▸ **Instructions for the task**
Return the run of lines below that opens with the line containing "pinky mcp: (148, 608)" and closes with the line containing "thumb tip: (207, 273)", keeping each one exact.

▸ **Exercise material**
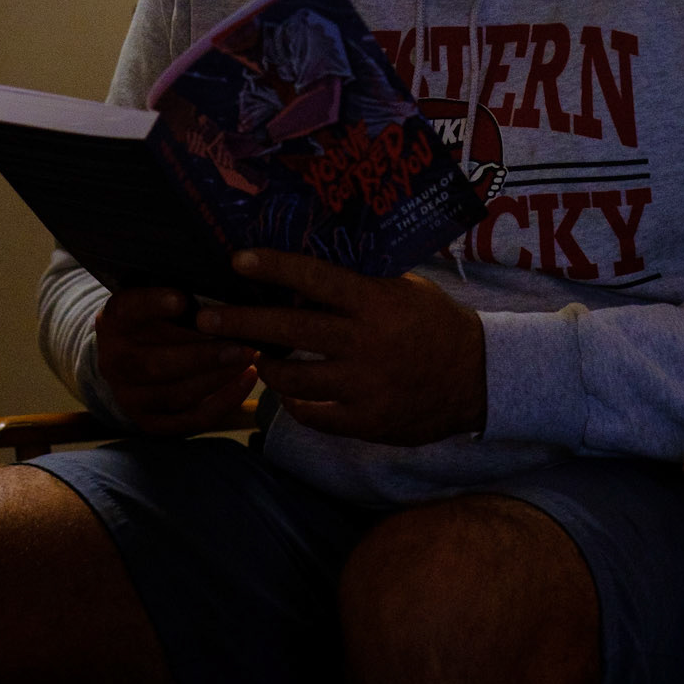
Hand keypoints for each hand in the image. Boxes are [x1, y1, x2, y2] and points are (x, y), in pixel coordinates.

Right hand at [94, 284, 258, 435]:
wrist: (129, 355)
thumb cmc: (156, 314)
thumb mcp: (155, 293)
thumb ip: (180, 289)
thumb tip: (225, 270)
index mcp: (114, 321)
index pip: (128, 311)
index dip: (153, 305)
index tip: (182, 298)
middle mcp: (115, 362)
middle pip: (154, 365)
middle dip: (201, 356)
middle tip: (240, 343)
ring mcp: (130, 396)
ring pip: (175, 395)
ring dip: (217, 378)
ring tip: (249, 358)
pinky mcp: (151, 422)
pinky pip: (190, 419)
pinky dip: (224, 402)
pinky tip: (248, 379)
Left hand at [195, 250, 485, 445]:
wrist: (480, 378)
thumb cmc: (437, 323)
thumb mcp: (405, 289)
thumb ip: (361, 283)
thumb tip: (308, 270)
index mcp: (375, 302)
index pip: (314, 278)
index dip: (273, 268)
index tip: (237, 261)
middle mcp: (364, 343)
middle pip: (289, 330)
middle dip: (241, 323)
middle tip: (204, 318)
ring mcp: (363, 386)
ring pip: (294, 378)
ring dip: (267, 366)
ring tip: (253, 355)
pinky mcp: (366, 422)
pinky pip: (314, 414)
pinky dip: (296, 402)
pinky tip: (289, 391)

* * *

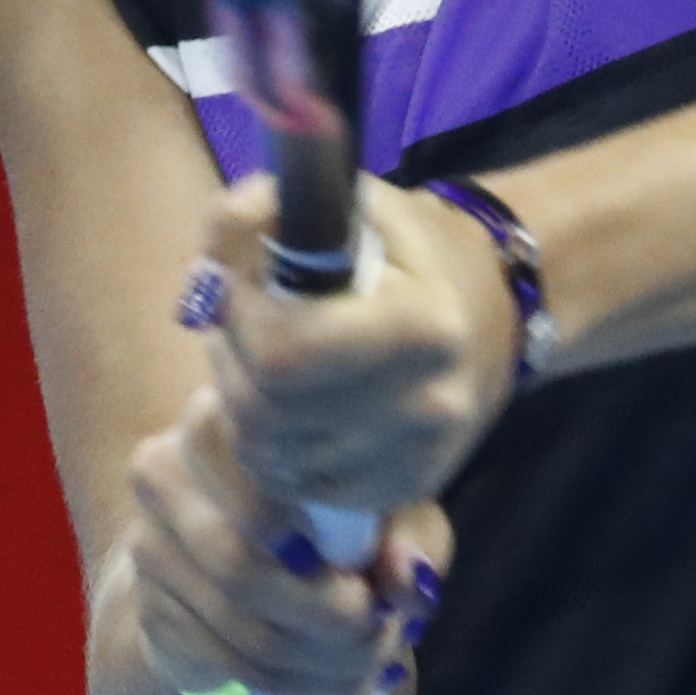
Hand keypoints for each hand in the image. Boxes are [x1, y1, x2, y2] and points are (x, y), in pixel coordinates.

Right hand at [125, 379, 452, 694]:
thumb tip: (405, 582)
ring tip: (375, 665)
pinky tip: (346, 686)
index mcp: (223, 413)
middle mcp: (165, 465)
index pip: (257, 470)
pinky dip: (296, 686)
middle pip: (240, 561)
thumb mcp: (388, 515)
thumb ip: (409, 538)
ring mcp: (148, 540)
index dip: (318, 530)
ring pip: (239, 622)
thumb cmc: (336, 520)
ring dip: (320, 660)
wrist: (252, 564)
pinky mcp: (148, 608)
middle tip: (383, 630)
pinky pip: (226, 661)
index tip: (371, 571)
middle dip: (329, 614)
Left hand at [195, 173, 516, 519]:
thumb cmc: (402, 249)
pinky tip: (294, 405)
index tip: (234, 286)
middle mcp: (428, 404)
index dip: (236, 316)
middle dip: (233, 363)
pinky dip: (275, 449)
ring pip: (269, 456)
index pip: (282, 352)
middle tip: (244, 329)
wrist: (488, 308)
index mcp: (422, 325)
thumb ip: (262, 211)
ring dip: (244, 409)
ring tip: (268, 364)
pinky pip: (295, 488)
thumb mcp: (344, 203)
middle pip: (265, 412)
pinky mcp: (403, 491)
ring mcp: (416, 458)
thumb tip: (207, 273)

* * *

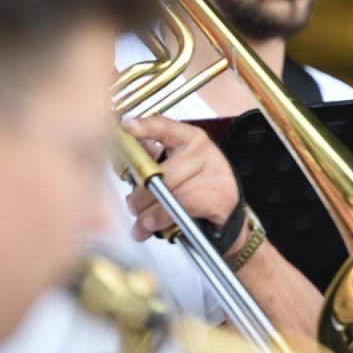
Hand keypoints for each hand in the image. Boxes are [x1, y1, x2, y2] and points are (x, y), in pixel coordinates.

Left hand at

▸ **Task response**
pinky mcp: (148, 608)
middle tip: (383, 630)
pinky pip: (226, 661)
index tip: (371, 571)
middle dip: (329, 614)
Left hand at [195, 173, 516, 519]:
thumb cmc: (402, 249)
pinky tip: (294, 405)
index tip: (234, 286)
middle mcp: (428, 404)
index dip: (236, 316)
middle dip: (233, 363)
pinky dip: (275, 449)
ring pip: (269, 456)
index pip: (282, 352)
middle tip: (244, 329)
wrist: (488, 308)
index mcp: (422, 325)
thumb ip: (262, 211)
ring dip: (244, 409)
ring tip: (268, 364)
pinky pip: (295, 488)
thumb mcp: (344, 203)
middle pip: (265, 412)
pinky mcp: (403, 491)
ring mcp: (416, 458)
thumb tip: (207, 273)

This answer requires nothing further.